Calamity awaits if Government keeps its head in sand over capital’s ‘shanty town’
In his first speech as leader of Fine Gael, Simon Harris talked of a “firmer” migration system and having “pride again in our capital” – the test of that will be whether he lets the huge asylum-seeker tent encampment on Lower Mount Street continue any longer. As a proud resident of Dublin city centre I am appalled to see how the Government’s failed migration policy is disfiguring our nation’s capital. This policy failure has created a large tent encampment of International Protection Applicants (IPAs) around the International Protection Office (IPO) on Lower Mount Street for the third time in 12 months, leading to a humanitarian crisis for the 170 men there and an intolerable situation for local residents and businesses.
People are now avoiding the area and businesses are at risk of closure because it is such a struggle for them to stay trading with what is around them. Local residents are sympathetic with the men in the tent encampments and have tried to live with this situation, but this has gone on for over a year now and people’s patience can only go so far.
In a joint-letter to the media last week, 20 residents who live adjacent to the encampment described in distressing terms how they have experienced their “living conditions deteriorate drastically over the last couple of months” as their “buildings are encircled by tents to the extent that people on the ground floor cannot put their hand outside their window without touching a tent”.
Their biggest frustration has “been met with silence when we have contacted the authorities for assistance”, with Integration Minister Roderic O’Gorman’s office completely uncontactable and unresponsive. The encampment is now spreading through the wider area and if let grow further all control will be lost. Dublin risks being permanently blighted by downtown tent encampments like in San Francisco. I assume Mr Harris doesn’t want that to be his legacy.

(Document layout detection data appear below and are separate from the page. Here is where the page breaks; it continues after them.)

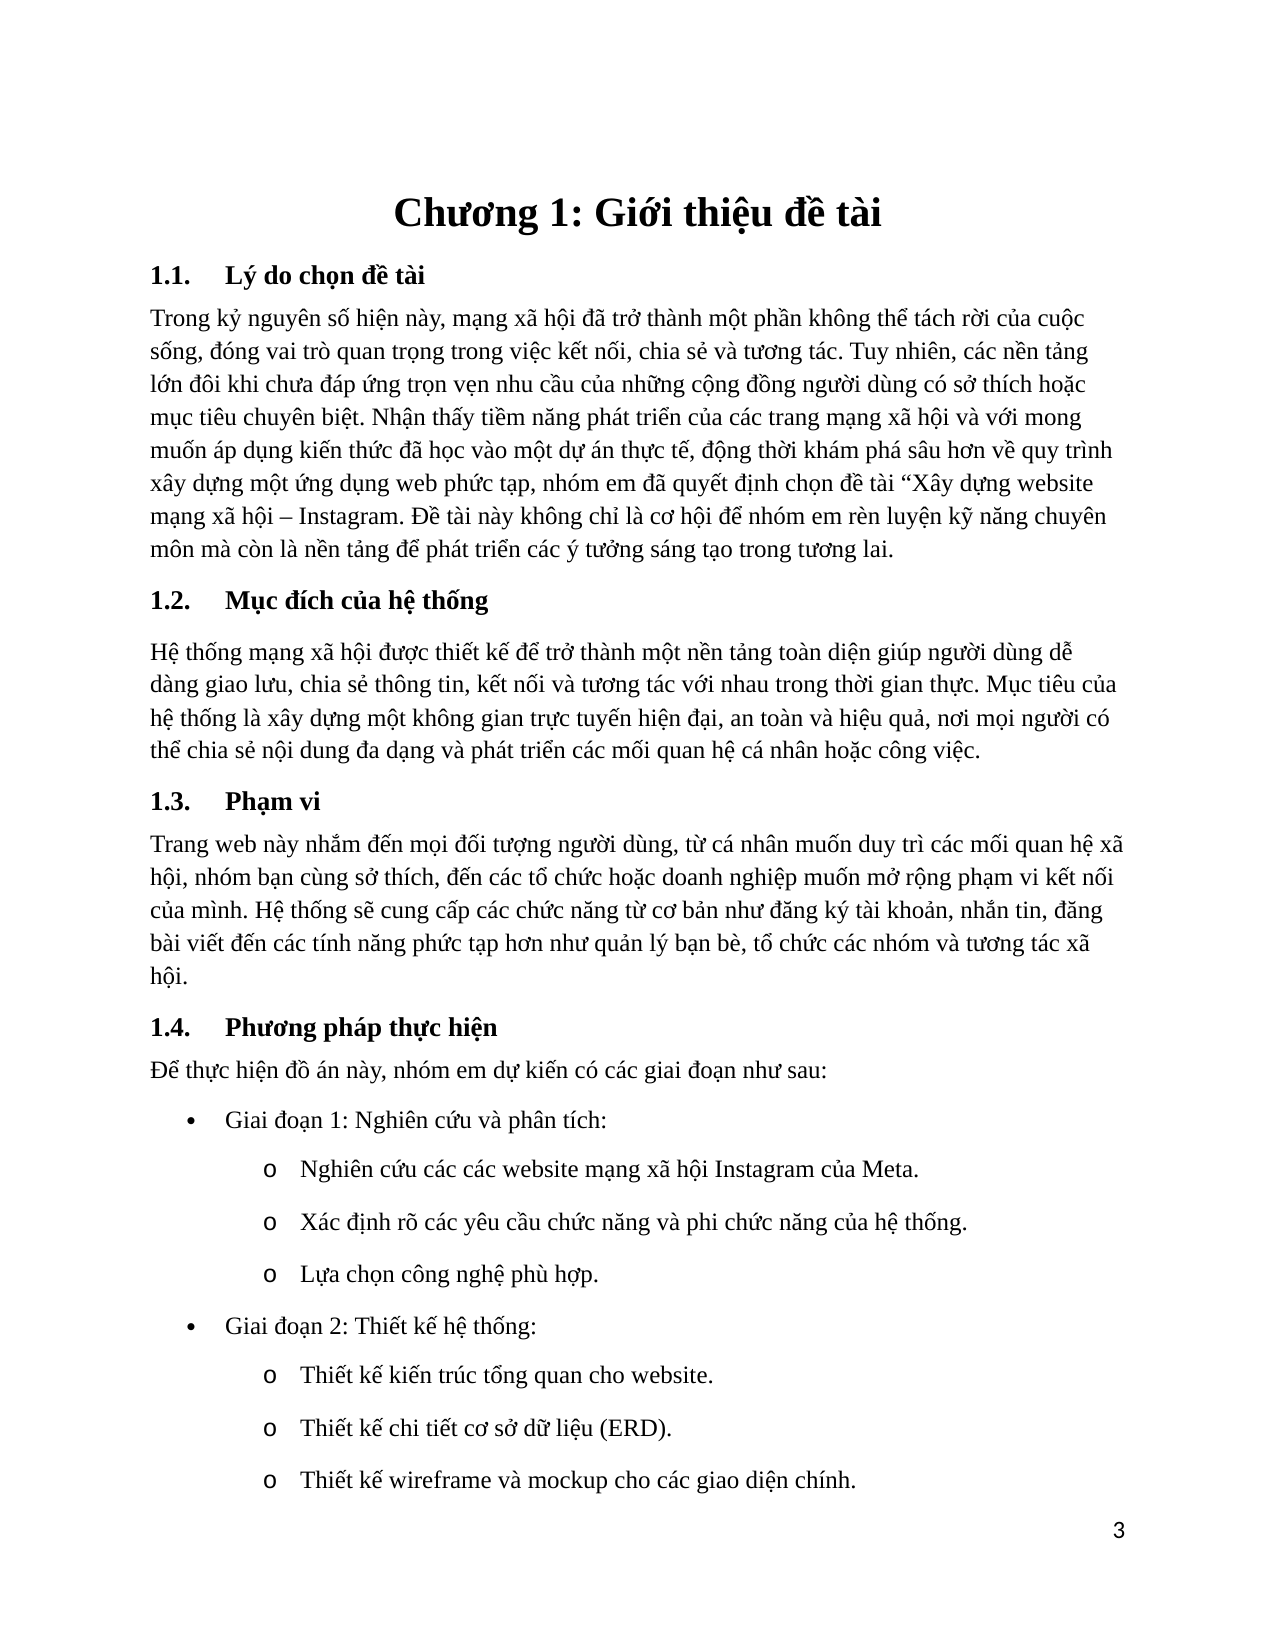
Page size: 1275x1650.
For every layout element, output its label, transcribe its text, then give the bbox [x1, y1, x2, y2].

list Thiết kế kiến trúc tổng quan cho website. [262, 1361, 1125, 1391]
list Thiết kế chi tiết cơ sở dữ liệu (ERD). [262, 1413, 1125, 1443]
subtitle Phương pháp thực hiện [150, 1011, 1125, 1042]
list Lựa chọn công nghệ phù hợp. [262, 1259, 1125, 1289]
list Mục đích của hệ thống [150, 584, 1125, 615]
list Giai đoạn 2: Thiết kế hệ thống: [187, 1311, 1125, 1339]
text Để thực hiện đồ án này, nhóm em dự kiến có các giai đoạn như sau: [150, 1055, 1125, 1084]
subtitle Chương 1: Giới thiệu đề tài [150, 187, 1125, 235]
list Giai đoạn 1: Nghiên cứu và phân tích: [187, 1105, 1125, 1134]
subtitle Phạm vi [150, 785, 1125, 816]
text Trang web này nhắm đến mọi đối tượng người dùng, từ cá nhân muốn duy trì các mối quan hệ xã hội, nhóm bạn cùng sở thích, đến các tổ chức hoặc doanh nghiệp muốn mở rộng phạm vi kết nối của mình. Hệ thống sẽ cung cấp các chức năng từ cơ bản như đăng ký tài khoản, nhắn tin, đăng bài viết đến các tính năng phức tạp hơn như quản lý bạn bè, tổ chức các nhóm và tương tác xã hội. [150, 829, 1125, 990]
list Xác định rõ các yêu cầu chức năng và phi chức năng của hệ thống. [262, 1207, 1125, 1237]
text Hệ thống mạng xã hội được thiết kế để trở thành một nền tảng toàn diện giúp người dùng dễ dàng giao lưu, chia sẻ thông tin, kết nối và tương tác với nhau trong thời gian thực. Mục tiêu của hệ thống là xây dựng một không gian trực tuyến hiện đại, an toàn và hiệu quả, nơi mọi người có thể chia sẻ nội dung đa dạng và phát triển các mối quan hệ cá nhân hoặc công việc. [150, 637, 1125, 764]
subtitle Lý do chọn đề tài [150, 259, 1125, 290]
text Trong kỷ nguyên số hiện này, mạng xã hội đã trở thành một phần không thể tách rời của cuộc sống, đóng vai trò quan trọng trong việc kết nối, chia sẻ và tương tác. Tuy nhiên, các nền tảng lớn đôi khi chưa đáp ứng trọn vẹn nhu cầu của những cộng đồng người dùng có sở thích hoặc mục tiêu chuyên biệt. Nhận thấy tiềm năng phát triển của các trang mạng xã hội và với mong muốn áp dụng kiến thức đã học vào một dự án thực tế, động thời khám phá sâu hơn về quy trình xây dựng một ứng dụng web phức tạp, nhóm em đã quyết định chọn đề tài “Xây dựng website mạng xã hội – Instagram. Đề tài này không chỉ là cơ hội để nhóm em rèn luyện kỹ năng chuyên môn mà còn là nền tảng để phát triển các ý tưởng sáng tạo trong tương lai. [150, 303, 1125, 563]
list Nghiên cứu các các website mạng xã hội Instagram của Meta. [262, 1154, 1125, 1185]
list Thiết kế wireframe và mockup cho các giao diện chính. [262, 1465, 1125, 1496]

There have been understandable but unhelpful calls to look at emergency-type sanitation interventions at the IPO. But Lower Mount Street is not an appropriate place for a massive encampment of over 100 tents that is rapidly becoming a shanty town.
Since the middle of last month a structured, state-provided emergency option has been in operation at Crooksling in Co Dublin with security, sanitation and basic services. While some people have relocated there, the tent encampment in the city has been allowed to continue and to grow.

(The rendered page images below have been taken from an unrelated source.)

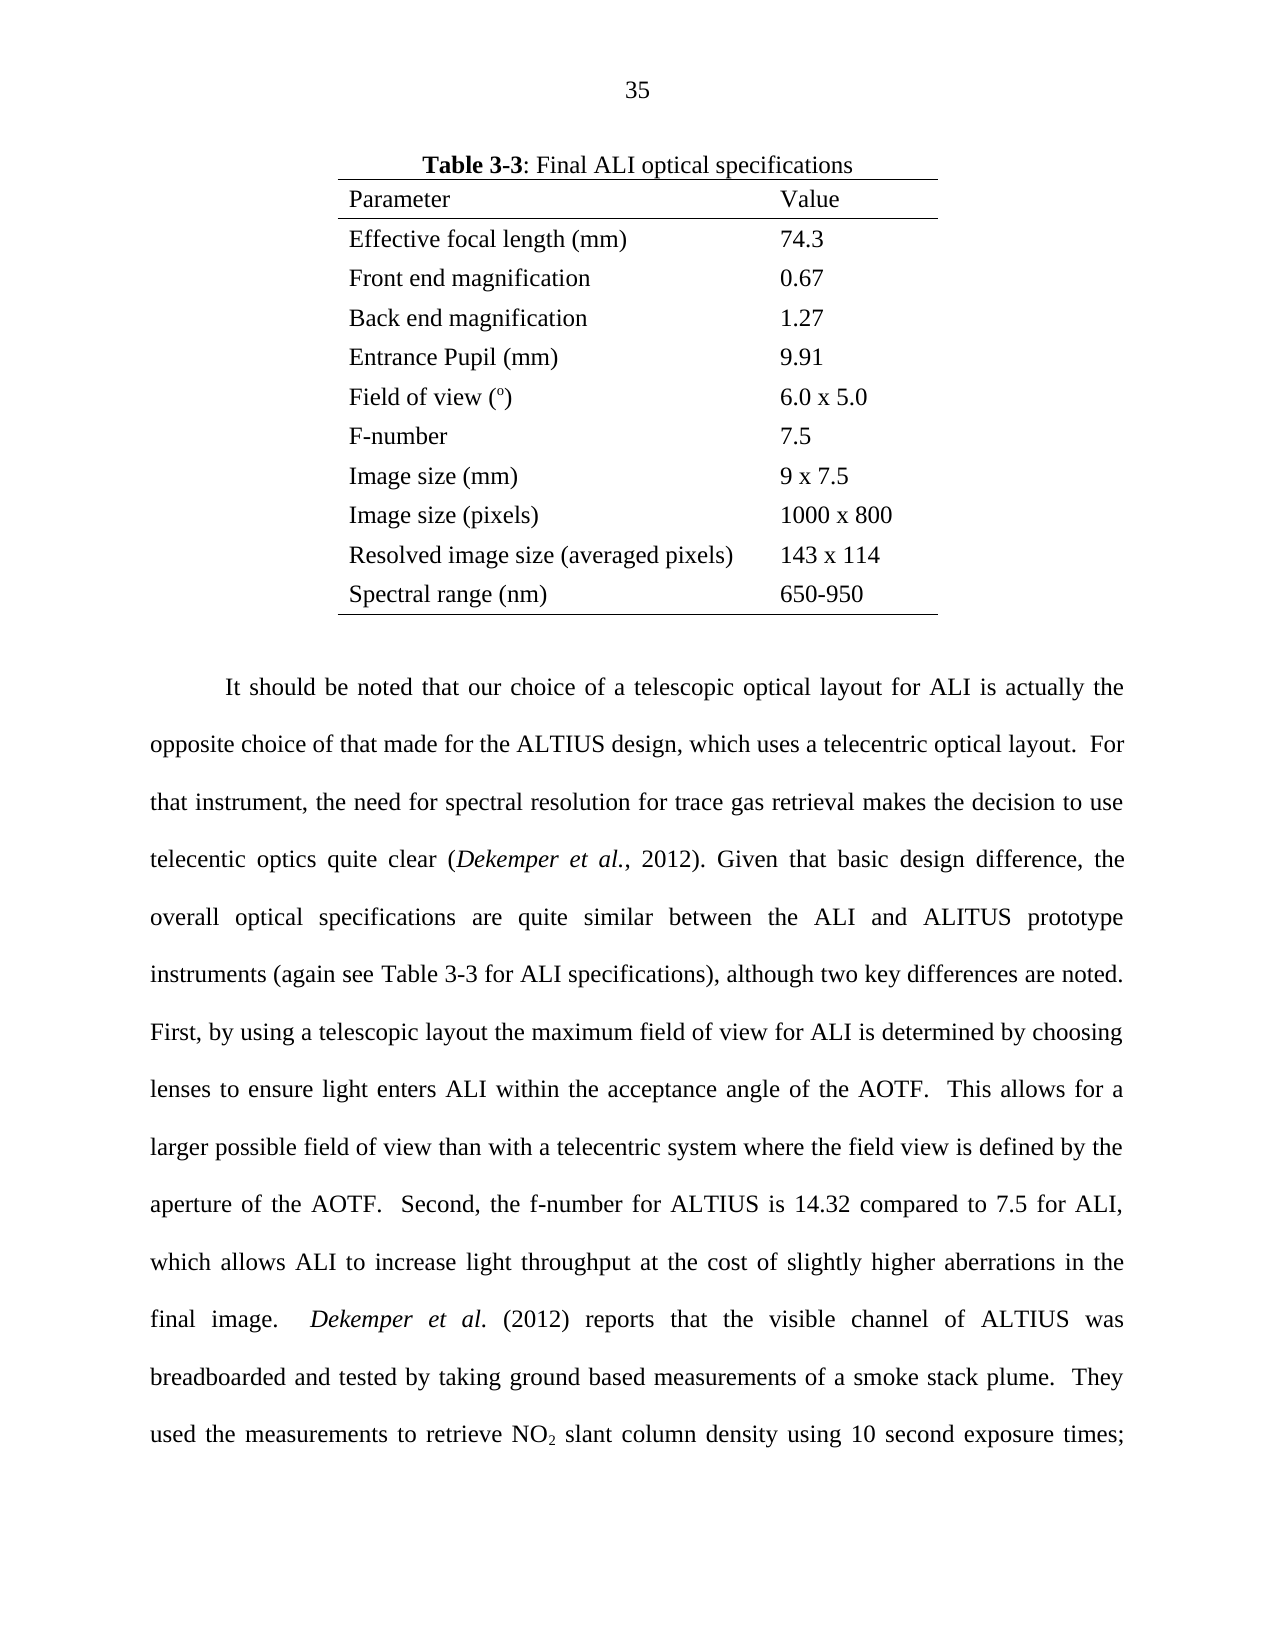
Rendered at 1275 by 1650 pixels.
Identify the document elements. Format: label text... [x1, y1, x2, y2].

table_header Value [769, 180, 937, 218]
table_cell 0.67 [769, 258, 937, 297]
table_cell F-number [338, 416, 769, 455]
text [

The encampment now needs to be fully cleared. The men currently in tents at the IPO need to be moved to designated facilities like Crooksling, and no further tents should be allowed to be pitched on public streets. While Crooksling is still only an emergency response, public health groups working with the IPAs are clear that it is much better than sleeping on the streets.
And if the shanty town continues to grow further there will be calamity, for both the men there, and our capital. Despite the growing health and safety dangers, it appears that State agencies interacting with these asylum-seekers are not directing and transporting them to Crooksling, so the shanty town grows daily.
This isn’t good enough. The agencies responsible need to take charge. One school of thought is that Government has deliberately let the tent encampment emerge as a deterrent, but given the 72pc increase in IP applications so far this year it’s clear this is not having any deterrent effect. All it has done is create a health and safety crisis for IPAs and nearby residents, while defacing our city and fuelling tensions.
On this major Dublin thoroughfare in and out of the city, only a few minutes walk from where Mr Harris was elected as Taoiseach, the ever-growing shanty town is a visible symbol of an inadequate IP system and a lack of pride in our capital. The Government urgently needs to task someone with actually physically controlling the site and working to clear it. The buck-passing between the various agencies needs to end.
An aspect of this crisis that hasn’t received enough attention is that by dumping over 1,700 asylum-seekers on the streets, the Government has undermined years of hard work by the Dublin Region Homeless Executive (DRHE) and charities to keep rough sleeper numbers in Dublin low (usually less than 100), despite the intense housing crisis and resulting homelessness crisis.
For the last three years I’ve been an outside member of the city’s housing committee, which also monitors the city’s homeless services, and I’ve seen the amazing work that staff and volunteers do to keep our citizens sheltered when relationships break up, tenancies end or unemployment strikes.
This work has not been easy. The current system which puts hundreds of men on our streets only for the Government to then walk away is a dereliction of duty that insults all the hard work that has taken place. If the new Taoiseach wants to show he has pride in our capital he needs to start on Lower Mount Street.